By Alexander J. Blenkinsopp, Crimson Staff Writer

Atop the steps of Memorial Church and protected from the rain by a canopy, Daniel Patrick Moynihan delivered the 2002 commencement address to a small and drenched audience this afternoon.

Moynihan, a former four-term Democratic senator from New York who was a professor of government at Harvard, said the United States government needs to take active steps to combat terrorism.

“We are indeed at war, and we must act accordingly with equal measures of audacity and precaution,” Moynihan said.

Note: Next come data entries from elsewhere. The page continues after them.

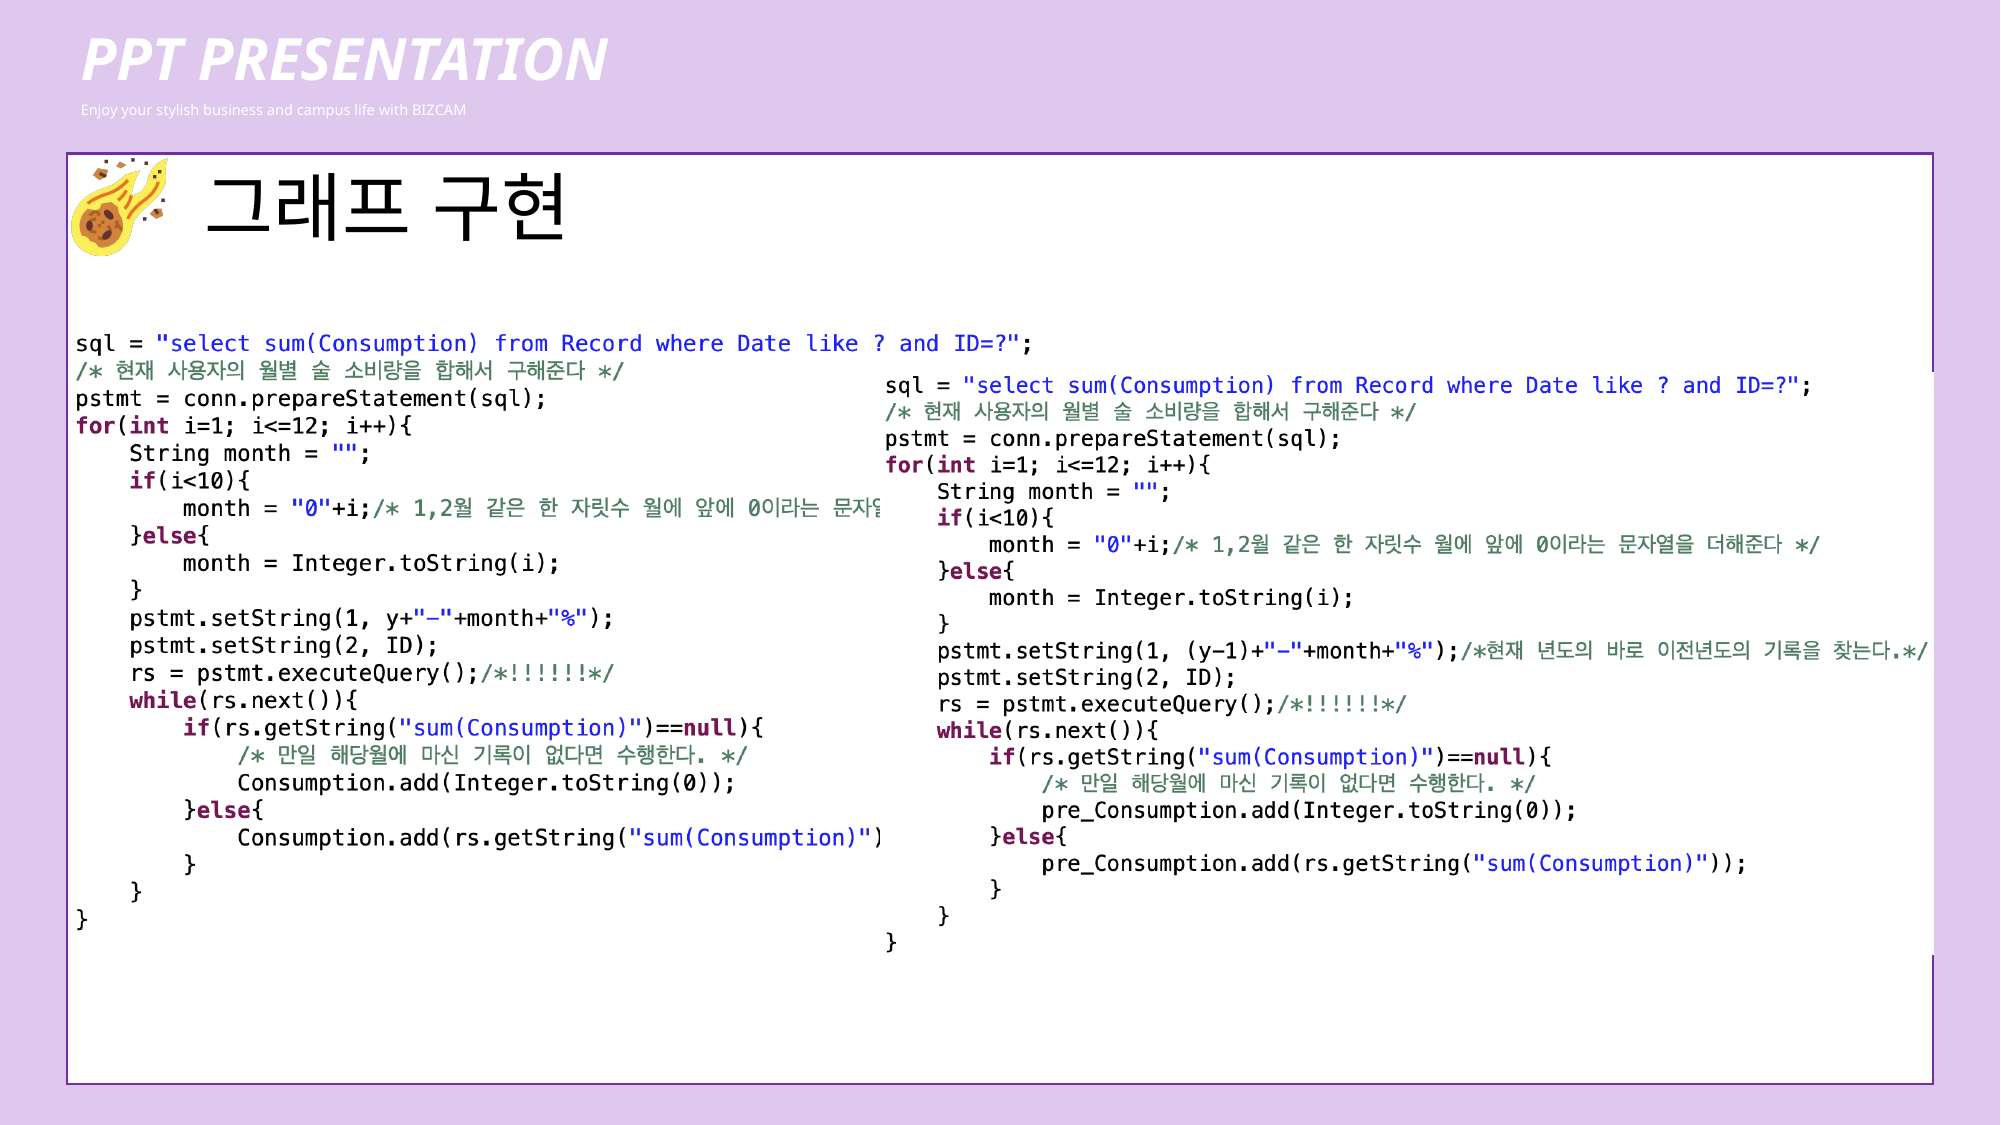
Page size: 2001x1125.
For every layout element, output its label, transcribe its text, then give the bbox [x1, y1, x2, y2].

text_box PPT PRESENTATION Enjoy your stylish business and campus life with BIZCAM [66, 14, 1333, 126]
picture [68, 326, 1934, 955]
text_box [0, 0, 2000, 1125]
picture [65, 153, 173, 261]
text_box 그래프 구현 [66, 152, 1934, 1085]
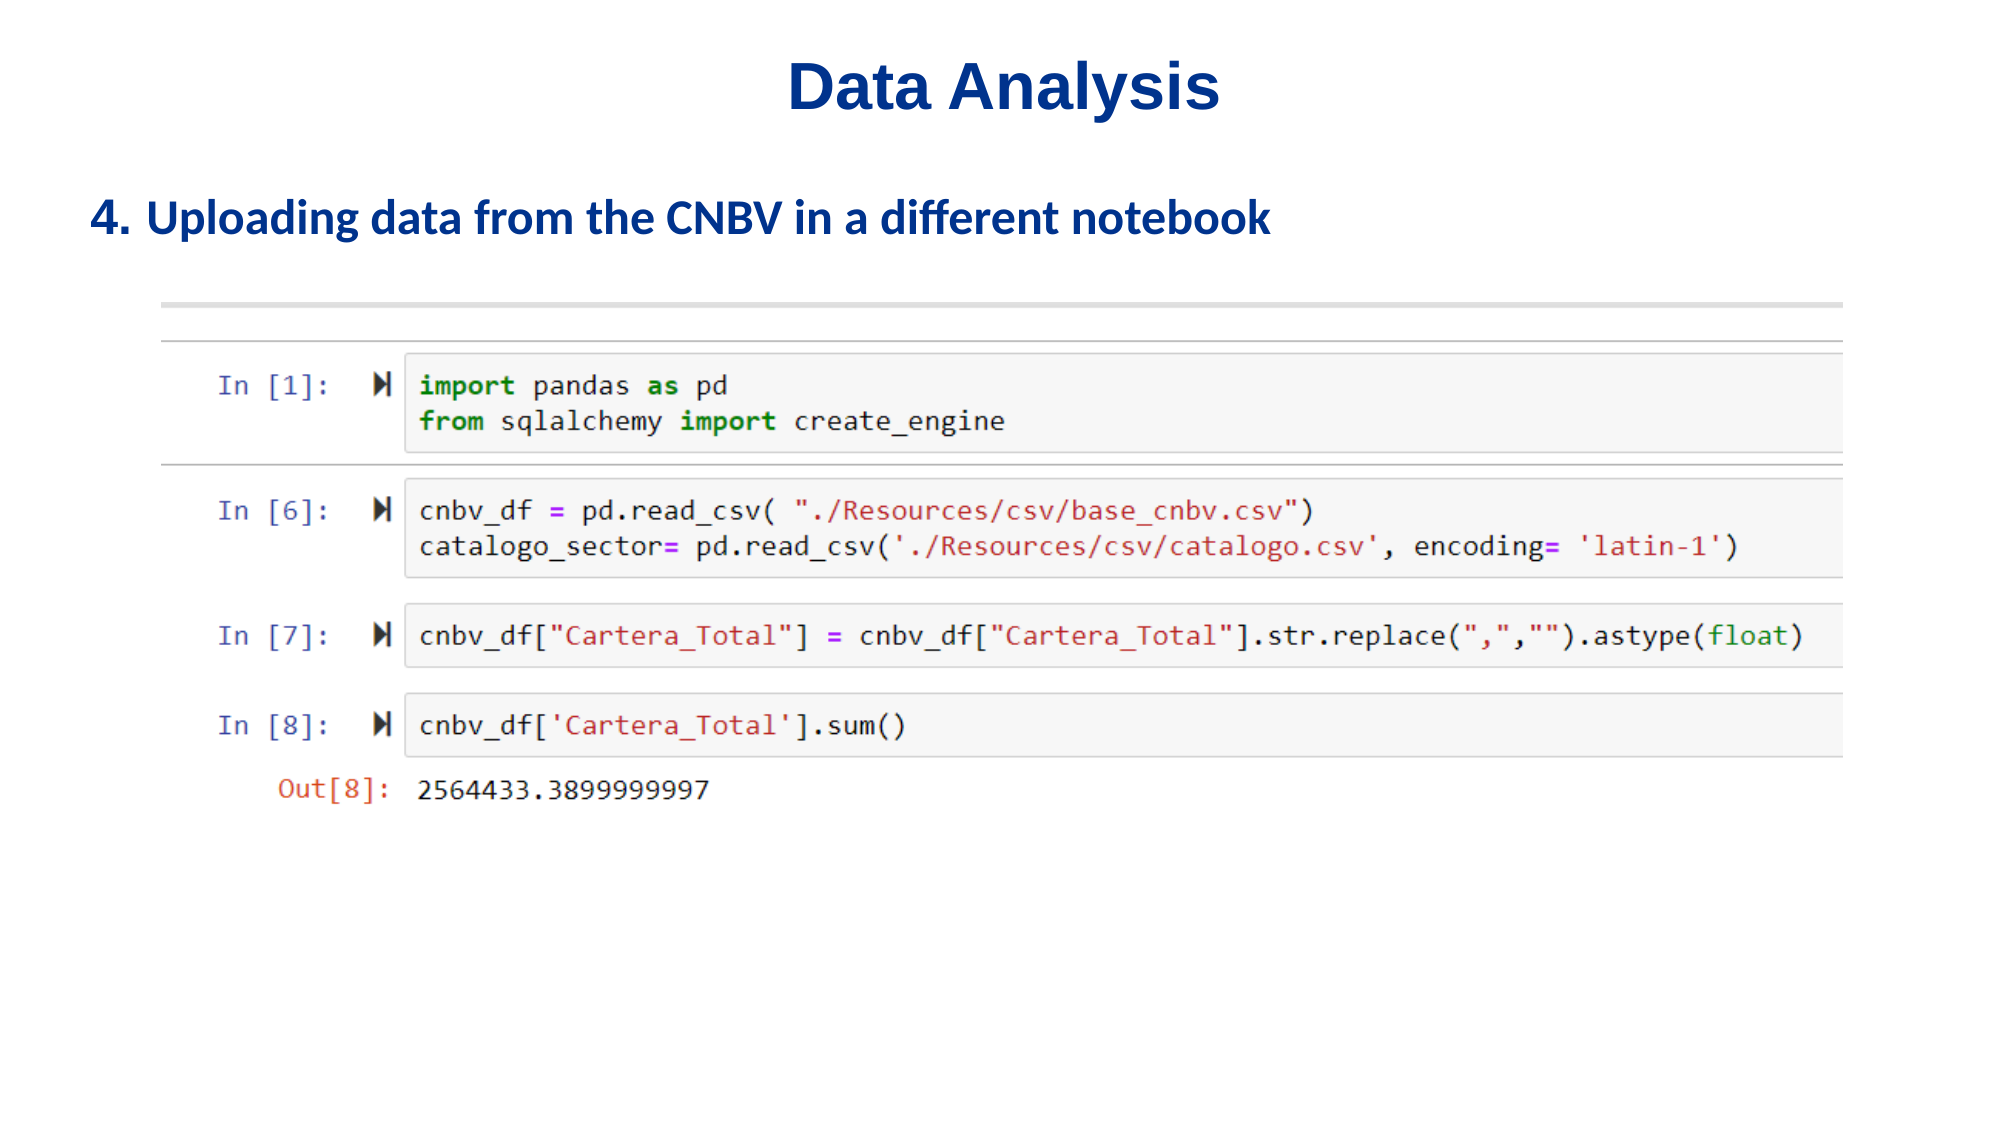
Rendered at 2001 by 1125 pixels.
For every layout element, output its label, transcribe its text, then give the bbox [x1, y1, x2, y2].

text_box 4. Uploading data from the CNBV in a different notebook [90, 184, 1839, 256]
title Data Analysis [170, 42, 1839, 184]
picture [161, 302, 1843, 835]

The former chair of the Senate Committee on Finance painted a grim picture of the future, saying the world is in as much danger now as it was during the Cold War.

“The terrorist attacks on the United States last September were not nuclear, but they will be,” he said.

James Tobin, who received his degree from the Extension School today and was in attendance for the speech, said the address “was pretty ominous. It suits the year of 9/11 well.”

Moynihan also questioned some of the steps taken by the government to counter terrorism.

“Does the Parks Service really need to photograph every single visitor to the Lincoln Memorial?” Moynihan asked.

In his speech, Moynihan, who has a reputation as a “policy-wonk,” cited journal articles and noted political scientists at length.

Thousands of empty folding chairs filled the Tercentenary Theatre during the speech. About 300 people attended, an audience that did not entirely fill the first 10 rows of seats.

It had been drizzling when Moynihan began his speech, and the rain grew heavier during the roughly half-hour-long address.

The nature of the speech, which Moynihan had said would be policy-oriented, may have played a role in the composition of the audience. Most of the recent degree recipients in attendance, sporting their black robes, were not undergraduate students, and even they made up only a small fraction of the audience.

Wisssam Yafi, who received his degree today from the Kennedy School of Government, said, “Some of the points he made were of interest. Some of them, I’ve heard before.”

Cy P. Chan ’02, taking photographs with his family in the Yard after Moynihan’s speech, said he had chosen not to hear the former senator.

When asked why he didn’t attend, he replied, “The rain. But also because I didn’t think it would be that interesting.”